Line 6 TonePort UX8

According to Line 6’s website, “The TonePort UX8 is the ideal multi I/O recording interface for project and pro studios.” So much for modesty, eh? Being a pro studio owner, my experience is that my peers are pretty set in their ways, but I decided to keep an open mind and try what I thought was “just another home studio toy” on some real (read: major label) sessions. And I’m glad I did, because it ended up saving my butt . . . but I’m getting ahead of myself.


The TonePort UX8 is a 2U rackmount USB 2.0 interface that records eight channels at up to 24-bit/96kHz. It offers eight XLR ins with dedicated mic pres, eight 1/4" line ins, two front-panel 1/4" instrument jacks, eight 1/4" line-level balanced outs, two headphone jacks, and stereo RCA S/PDIF digital I/O. It applies +48V phantom power in two groups (channels 1–4 and 5–8); each preamp has a 20dB pad, low-cut filter, and gain control.

Perhaps the UX8’s most attractive feature is the inclusion of Line 6’s celebrated GearBox software. This program offers a wide variety of processors, including 18 guitar amps, 24 guitar cabs, five bass amps and cabs, six mic pre models, and 30 stomp box and studio effects. These virtual tools work as a standalone program or integrated with your DAW as RTAS, VST, and AU plug-ins.


My first run with the UX8 was during a session where our console was on the fritz. Long story short: The phantom power on my DDA DCM 224V console is accessible only by a computer in its master section. This is the worst design that I have ever seen, considering that the computer crashes monthly, leaving me to rely only on outboard preamps. And, one day that the computer went down, I had a large jazz group scheduled that required 29 inputs in order to track live.

The UX8 showed up that day, so I pulled it right out of the box and dropped it into my rack. To my surprise, the unit worked as eight standalone pres. This was a godsend; I hooked the UX8 through my patchbay, and made it through the session. First impression: Maybe the pres weren’t mind-blowing, but they were certainly clean and accurate enough to save a session.

A few days later, I decided to dig deeper. I hooked the UX8 up to my Mac G5, installed the software, and—it worked perfectly. This never happens; I always make sure that I have at least a day to spare, cursing and screaming, before any hardware piece that requires software passes a tone.

The GearBox software is very user-friendly, even though I hadn’t used it before. I spent the day auditioning heads, cabs, and effects, and was very impressed—the program gets pretty deep, making it easy to develop custom user banks.

The only downside: GearBox can process a maximum of two inputs simultaneously (the other six inputs will serve only as mic pres or line ins). However, if you want to use modeling with the additional tracks, as a workaround, Line 6 includes the GearBox plug-In which can be used with the individual tracks you record in your DAW.

For all the front and back panel jacks and digital I/O, the UX8 can do only eight channels in/eight channels out at any given time.

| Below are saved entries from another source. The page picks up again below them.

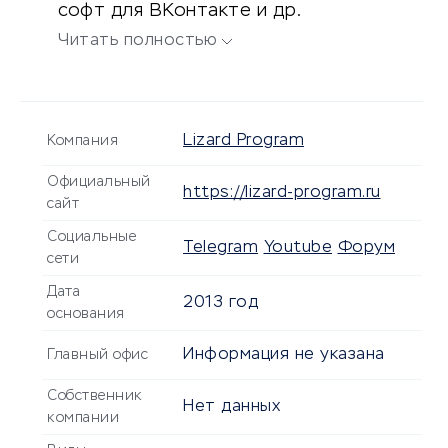
софт для ВКонтакте и др.
Читать полностью
Lizard Program
Компания
Официальный
https://lizard-program.ru
сайт
Социальные
Telegram
Youtube
Форум
сети
Дата
2013 год
основания
Информация не указана
Главный офис
Собственник
Нет данных
компании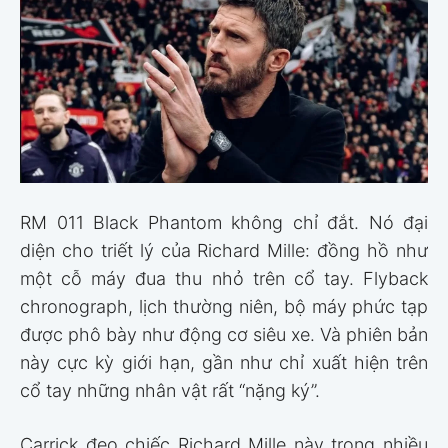
RM 011 Black Phantom không chỉ đắt. Nó đại
diện cho triết lý của Richard Mille: đồng hồ như
một cỗ máy đua thu nhỏ trên cổ tay. Flyback
chronograph, lịch thường niên, bộ máy phức tạp
được phô bày như động cơ siêu xe. Và phiên bản
này cực kỳ giới hạn, gần như chỉ xuất hiện trên
cổ tay những nhân vật rất “nặng ký”.
Carrick đeo chiếc Richard Mille này trong nhiều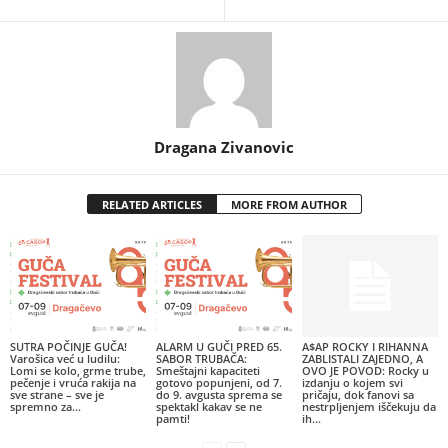
Dragana Zivanovic
RELATED ARTICLES
MORE FROM AUTHOR
SUTRA POČINJE GUČA!
ALARM U GUČI PRED 65.
A$AP ROCKY I RIHANNA
Varošica već u ludilu:
SABOR TRUBAČA:
ZABLISTALI ZAJEDNO, A
Lomi se kolo, grme trube,
Smeštajni kapaciteti
OVO JE POVOD: Rocky u
pečenje i vruća rakija na
gotovo popunjeni, od 7.
izdanju o kojem svi
sve strane – sve je
do 9. avgusta sprema se
pričaju, dok fanovi sa
spremno za...
spektakl kakav se ne
nestrpljenjem iščekuju da
pamti!
ih...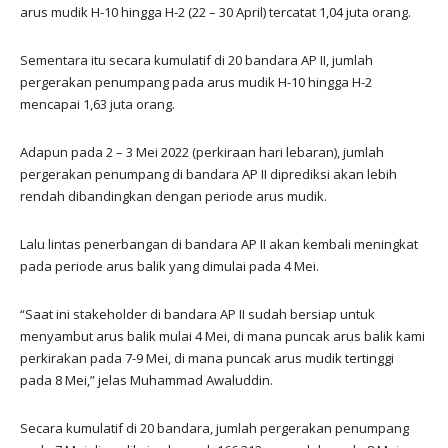
arus mudik H-10 hingga H-2 (22 – 30 April) tercatat 1,04 juta orang.
Sementara itu secara kumulatif di 20 bandara AP II, jumlah
pergerakan penumpang pada arus mudik H-10 hingga H-2
mencapai 1,63 juta orang.
Adapun pada 2 – 3 Mei 2022 (perkiraan hari lebaran), jumlah
pergerakan penumpang di bandara AP II diprediksi akan lebih
rendah dibandingkan dengan periode arus mudik.
Lalu lintas penerbangan di bandara AP II akan kembali meningkat
pada periode arus balik yang dimulai pada 4 Mei.
“Saat ini stakeholder di bandara AP II sudah bersiap untuk
menyambut arus balik mulai 4 Mei, di mana puncak arus balik kami
perkirakan pada 7-9 Mei, di mana puncak arus mudik tertinggi
pada 8 Mei,” jelas Muhammad Awaluddin.
Secara kumulatif di 20 bandara, jumlah pergerakan penumpang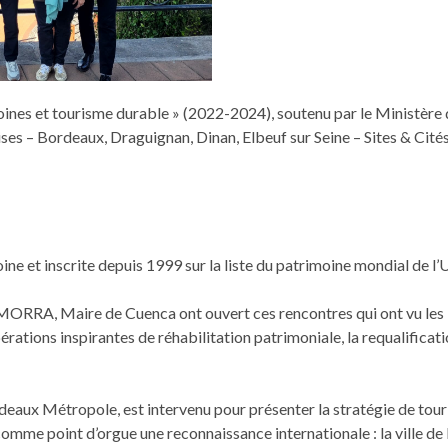
moines et tourisme durable » (2022-2024), soutenu par le Ministère 
ises – Bordeaux, Draguignan, Dinan, Elbeuf sur Seine – Sites & Cités 
ne et inscrite depuis 1999 sur la liste du patrimoine mondial de l’
RA, Maire de Cuenca ont ouvert ces rencontres qui ont vu les inte
rations inspirantes de réhabilitation patrimoniale, la requalificati
ux Métropole, est intervenu pour présenter la stratégie de touri
mme point d’orgue une reconnaissance internationale : la ville de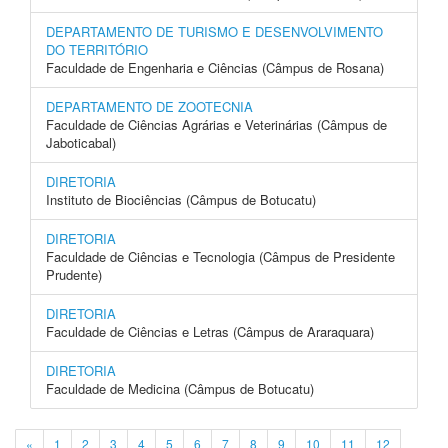
DEPARTAMENTO DE TURISMO E DESENVOLVIMENTO
DO TERRITÓRIO
Faculdade de Engenharia e Ciências (Câmpus de Rosana)
DEPARTAMENTO DE ZOOTECNIA
Faculdade de Ciências Agrárias e Veterinárias (Câmpus de
Jaboticabal)
DIRETORIA
Instituto de Biociências (Câmpus de Botucatu)
DIRETORIA
Faculdade de Ciências e Tecnologia (Câmpus de Presidente
Prudente)
DIRETORIA
Faculdade de Ciências e Letras (Câmpus de Araraquara)
DIRETORIA
Faculdade de Medicina (Câmpus de Botucatu)
«
1
2
3
4
5
6
7
8
9
10
11
12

This might be limiting if you’re trying to use the UX8 as your only pre on, say, Terry Bozzio’s drum kit, but for the price the unit is an incredible value.

Throughout the next couple months, I used the UX8 on a ton of sessions. It’s a great piece for getting final tones (you can record with the effects applied in real time, with no noticeable latency), or re-amping signals “in the box.” During mixing projects, I also relied a lot on the GearBox RTAS plug-ins with my Pro Tools rig. Note to prospective users: Just because it’s from Line 6 doesn’t mean it’s solely for guitarists. I used these plugs on everything from drums to vocals and, by and large, they sounded really pro.


For the low entry price, the UX8 really can’t be beat. Other eight-channel interfaces are likely to cost you a lot more, but are unlikely to offer GearBox’s cool tone modeling options—and if your computer isn’t powerful enough to run lots of plug-ins, record the processed sound in real time using the ToneDirect monitoring function.

Bottom line: This is a great tool, whether you’re a hobbyist or pro. Given what amp modeling software costs by itself, I can’t see why anybody wouldn’t just go the extra couple bucks and get eight decent pres too. After all, you can always use more ins!

PRODUCT TYPE: Eight-channel USB 2.0 interface with exceptional tone modeling software.

TARGET MARKET: Recording musicians in any type of studio environment.

STRENGTHS: Lots of sound options. Painless installation. Software works as standalone or as plug-ins. Real bang-for-buck value. Well-constructed.

LIMITATIONS: Maximum eight I/Os at one time. No MIDI interface.